* _PROBLEM DETAILS_: Among the entries below, one stretch runs from the line that contains "算计人心，算计时机，她和我说对不起，是因为是我将那个摇篮放进河水中的。" through the line that contains "他安安静静地躺着，脖子上一个密封的挂坠，我知道里面是沈筝的骨灰。". Repeat that stretch exactly, ends included, and only that.

[Saved entries]
|---|
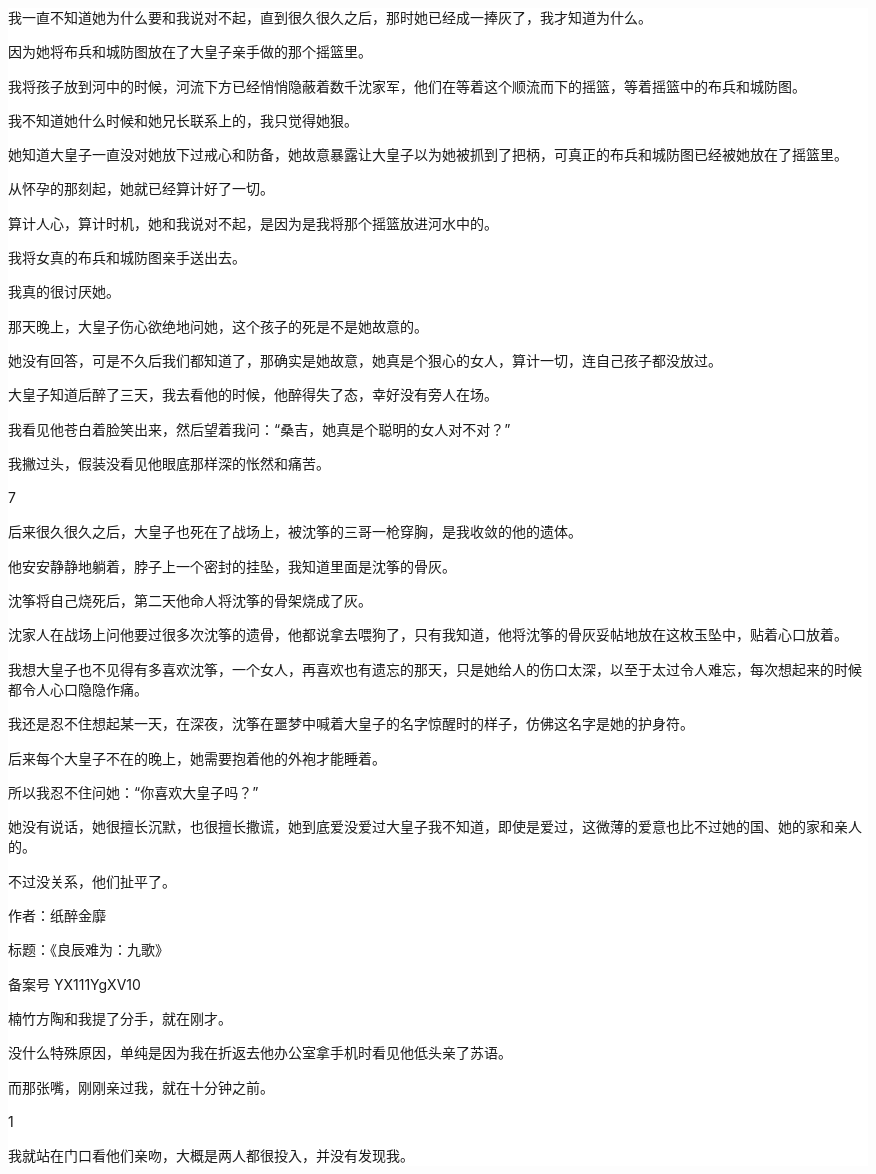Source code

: 我一直不知道她为什么要和我说对不起，直到很久很久之后，那时她已经成一捧灰了，我才知道为什么。

因为她将布兵和城防图放在了大皇子亲手做的那个摇篮里。

我将孩子放到河中的时候，河流下方已经悄悄隐蔽着数千沈家军，他们在等着这个顺流而下的摇篮，等着摇篮中的布兵和城防图。

我不知道她什么时候和她兄长联系上的，我只觉得她狠。

她知道大皇子一直没对她放下过戒心和防备，她故意暴露让大皇子以为她被抓到了把柄，可真正的布兵和城防图已经被她放在了摇篮里。

从怀孕的那刻起，她就已经算计好了一切。

算计人心，算计时机，她和我说对不起，是因为是我将那个摇篮放进河水中的。

我将女真的布兵和城防图亲手送出去。

我真的很讨厌她。

那天晚上，大皇子伤心欲绝地问她，这个孩子的死是不是她故意的。

她没有回答，可是不久后我们都知道了，那确实是她故意，她真是个狠心的女人，算计一切，连自己孩子都没放过。

大皇子知道后醉了三天，我去看他的时候，他醉得失了态，幸好没有旁人在场。

我看见他苍白着脸笑出来，然后望着我问：“桑吉，她真是个聪明的女人对不对？”

我撇过头，假装没看见他眼底那样深的怅然和痛苦。

7

后来很久很久之后，大皇子也死在了战场上，被沈筝的三哥一枪穿胸，是我收敛的他的遗体。

他安安静静地躺着，脖子上一个密封的挂坠，我知道里面是沈筝的骨灰。

沈筝将自己烧死后，第二天他命人将沈筝的骨架烧成了灰。

沈家人在战场上问他要过很多次沈筝的遗骨，他都说拿去喂狗了，只有我知道，他将沈筝的骨灰妥帖地放在这枚玉坠中，贴着心口放着。

我想大皇子也不见得有多喜欢沈筝，一个女人，再喜欢也有遗忘的那天，只是她给人的伤口太深，以至于太过令人难忘，每次想起来的时候都令人心口隐隐作痛。

我还是忍不住想起某一天，在深夜，沈筝在噩梦中喊着大皇子的名字惊醒时的样子，仿佛这名字是她的护身符。

后来每个大皇子不在的晚上，她需要抱着他的外袍才能睡着。

所以我忍不住问她：“你喜欢大皇子吗？”

她没有说话，她很擅长沉默，也很擅长撒谎，她到底爱没爱过大皇子我不知道，即使是爱过，这微薄的爱意也比不过她的国、她的家和亲人的。

不过没关系，他们扯平了。

作者：纸醉金靡

标题：《良辰难为：九歌》

备案号 YX111YgXV10

楠竹方陶和我提了分手，就在刚才。

没什么特殊原因，单纯是因为我在折返去他办公室拿手机时看见他低头亲了苏语。

而那张嘴，刚刚亲过我，就在十分钟之前。

1

我就站在门口看他们亲吻，大概是两人都很投入，并没有发现我。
|---|
* _EXERCISE RESULT_:
算计人心，算计时机，她和我说对不起，是因为是我将那个摇篮放进河水中的。

我将女真的布兵和城防图亲手送出去。

我真的很讨厌她。

那天晚上，大皇子伤心欲绝地问她，这个孩子的死是不是她故意的。

她没有回答，可是不久后我们都知道了，那确实是她故意，她真是个狠心的女人，算计一切，连自己孩子都没放过。

大皇子知道后醉了三天，我去看他的时候，他醉得失了态，幸好没有旁人在场。

我看见他苍白着脸笑出来，然后望着我问：“桑吉，她真是个聪明的女人对不对？”

我撇过头，假装没看见他眼底那样深的怅然和痛苦。

7

后来很久很久之后，大皇子也死在了战场上，被沈筝的三哥一枪穿胸，是我收敛的他的遗体。

他安安静静地躺着，脖子上一个密封的挂坠，我知道里面是沈筝的骨灰。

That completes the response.